Replit AI went rogue, deleted a company's entire database, then hid it and lied about it

Pro@programming.dev · 2 months ago

Replit AI went rogue, deleted a company's entire database, then hid it and lied about it

RedPandaRaider@feddit.org · 2 months ago

As far as we are concerned, the data a LLM is given is treated as fact by it though.

It does not matter whether something is factual or not. What matters is that whoever you’re teaching, will accept it as fact and act in accordance with it. I don’t see how this is any different with computer code. It will do what it is programmed to. If you program it to “think” a day has 36 hours instead of 24, it will do so.

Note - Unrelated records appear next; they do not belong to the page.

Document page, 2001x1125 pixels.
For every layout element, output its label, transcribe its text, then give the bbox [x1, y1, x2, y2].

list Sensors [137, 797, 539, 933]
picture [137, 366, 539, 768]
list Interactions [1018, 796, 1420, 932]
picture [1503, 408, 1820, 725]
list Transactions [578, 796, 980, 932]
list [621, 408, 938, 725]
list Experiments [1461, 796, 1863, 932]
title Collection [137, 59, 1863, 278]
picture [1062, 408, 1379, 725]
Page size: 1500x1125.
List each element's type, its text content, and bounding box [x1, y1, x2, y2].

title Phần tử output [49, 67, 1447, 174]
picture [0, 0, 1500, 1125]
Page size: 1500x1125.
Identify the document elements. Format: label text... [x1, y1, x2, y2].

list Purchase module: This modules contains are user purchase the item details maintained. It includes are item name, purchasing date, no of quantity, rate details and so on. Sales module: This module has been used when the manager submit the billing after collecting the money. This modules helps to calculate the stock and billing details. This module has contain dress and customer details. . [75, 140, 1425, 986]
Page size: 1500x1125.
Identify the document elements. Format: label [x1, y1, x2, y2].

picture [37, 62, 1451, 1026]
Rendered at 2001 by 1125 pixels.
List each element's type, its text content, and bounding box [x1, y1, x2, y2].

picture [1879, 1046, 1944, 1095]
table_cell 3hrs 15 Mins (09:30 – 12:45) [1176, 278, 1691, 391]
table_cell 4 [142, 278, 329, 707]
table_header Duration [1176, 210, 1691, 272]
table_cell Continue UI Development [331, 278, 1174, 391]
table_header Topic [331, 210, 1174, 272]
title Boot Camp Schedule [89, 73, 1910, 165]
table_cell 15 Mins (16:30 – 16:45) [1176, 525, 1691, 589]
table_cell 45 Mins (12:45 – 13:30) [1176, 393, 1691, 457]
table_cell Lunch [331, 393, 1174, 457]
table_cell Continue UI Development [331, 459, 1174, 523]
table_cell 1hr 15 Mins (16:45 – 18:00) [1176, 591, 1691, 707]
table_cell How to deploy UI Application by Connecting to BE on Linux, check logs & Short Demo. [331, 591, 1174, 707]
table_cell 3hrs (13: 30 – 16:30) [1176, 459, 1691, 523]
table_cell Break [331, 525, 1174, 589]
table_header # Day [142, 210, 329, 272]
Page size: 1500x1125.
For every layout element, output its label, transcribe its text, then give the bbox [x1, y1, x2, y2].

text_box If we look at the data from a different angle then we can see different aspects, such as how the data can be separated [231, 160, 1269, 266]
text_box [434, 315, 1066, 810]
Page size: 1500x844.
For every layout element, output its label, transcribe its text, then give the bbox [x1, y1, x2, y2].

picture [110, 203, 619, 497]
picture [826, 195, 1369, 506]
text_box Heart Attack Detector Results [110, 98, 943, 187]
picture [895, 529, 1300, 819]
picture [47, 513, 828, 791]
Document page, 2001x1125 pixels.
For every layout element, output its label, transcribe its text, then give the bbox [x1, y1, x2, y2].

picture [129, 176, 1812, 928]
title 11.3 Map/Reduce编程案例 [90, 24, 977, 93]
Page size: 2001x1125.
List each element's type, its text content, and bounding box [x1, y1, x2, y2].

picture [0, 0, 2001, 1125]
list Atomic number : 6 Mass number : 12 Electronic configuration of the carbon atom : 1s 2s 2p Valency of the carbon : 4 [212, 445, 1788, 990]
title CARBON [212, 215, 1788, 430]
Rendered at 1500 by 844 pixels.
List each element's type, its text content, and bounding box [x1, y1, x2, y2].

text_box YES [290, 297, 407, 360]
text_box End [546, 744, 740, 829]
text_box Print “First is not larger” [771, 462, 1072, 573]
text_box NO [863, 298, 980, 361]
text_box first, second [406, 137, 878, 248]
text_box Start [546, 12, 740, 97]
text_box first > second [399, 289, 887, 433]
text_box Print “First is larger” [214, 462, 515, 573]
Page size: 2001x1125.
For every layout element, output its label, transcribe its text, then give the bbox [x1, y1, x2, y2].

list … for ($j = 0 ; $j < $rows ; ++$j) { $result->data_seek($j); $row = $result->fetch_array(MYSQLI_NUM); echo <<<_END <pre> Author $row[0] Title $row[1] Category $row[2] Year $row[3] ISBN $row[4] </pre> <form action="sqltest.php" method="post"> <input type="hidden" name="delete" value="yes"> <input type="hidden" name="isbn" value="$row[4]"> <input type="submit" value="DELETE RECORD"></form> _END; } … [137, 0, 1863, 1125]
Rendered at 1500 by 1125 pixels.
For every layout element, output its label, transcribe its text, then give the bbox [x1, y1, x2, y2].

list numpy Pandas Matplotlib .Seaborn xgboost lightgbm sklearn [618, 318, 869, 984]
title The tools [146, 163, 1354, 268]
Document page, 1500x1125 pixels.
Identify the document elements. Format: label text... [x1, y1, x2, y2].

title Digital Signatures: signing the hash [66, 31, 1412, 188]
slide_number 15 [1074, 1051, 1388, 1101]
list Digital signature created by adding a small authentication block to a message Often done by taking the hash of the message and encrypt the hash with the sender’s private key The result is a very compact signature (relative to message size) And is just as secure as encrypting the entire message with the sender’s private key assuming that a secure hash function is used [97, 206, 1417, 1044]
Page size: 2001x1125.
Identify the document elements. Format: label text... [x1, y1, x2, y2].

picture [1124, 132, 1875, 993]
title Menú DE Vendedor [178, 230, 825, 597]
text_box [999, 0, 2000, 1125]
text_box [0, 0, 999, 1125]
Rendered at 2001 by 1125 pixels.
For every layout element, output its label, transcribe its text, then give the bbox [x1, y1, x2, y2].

Corbin@programming.dev · 2 months ago

This isn’t how language models are actually trained. In particular, language models don’t have a sense of truth; they are optimizing next-token loss, not accuracy with regards to some truth model. Keep in mind that training against objective semantic truth is impossible because objective semantic truth is undefinable by a 1930s theorem of Tarski.

Kay Ohtie@pawb.social · 2 months ago

By this logic, a lawnmower “thinks” my fingers are grass.

RedPandaRaider@feddit.org · 2 months ago

A lawnmower has no capacity to make decisions or process any data.

Kay Ohtie@pawb.social · 2 months ago

It’s processing data alright, it processes the atomic and cellular structures of grass and fingers into spinach and flesh paste.

And likewise, neither it, nor any LLM, are making decisions at all.

Is a plinko disc making decisions as it tumbles from the top to the bottom through all those pegs? Is the board making the decision? Or is it neither and simply mathematics plus random chance being roped in for randomness? That is exactly what LLMs do.

Terms like “decision” and “lie” and “know” are all things that just do not apply to an LLM, just like your phone keyboard doesn’t know what the fuck “what” and “the” are, it just has a lookup table that includes how “what” is often followed by “is” and “the”, and “the” is frequently followed by “fuck”. But it doesn’t “know” that in any meaning of the word “know”.

This is what we mean when we say not to personify. A training set of data, even factual, just is converted into a series of matrices of vectors that include those patterns, but not the information itself. “Sky is blue” is not something you can grep from the resulting blob, nor the hex equivalent, or anything else. It simply contains indexed patterns that map those arrangements of letters, over and over.

So yes, they’re doing what they’re programmed to do precisely. It’s just that “what they’re programmed to do” is only “mimic patterns of word arrangements”, and not “know facts”. These things work at a far lower level than that concept.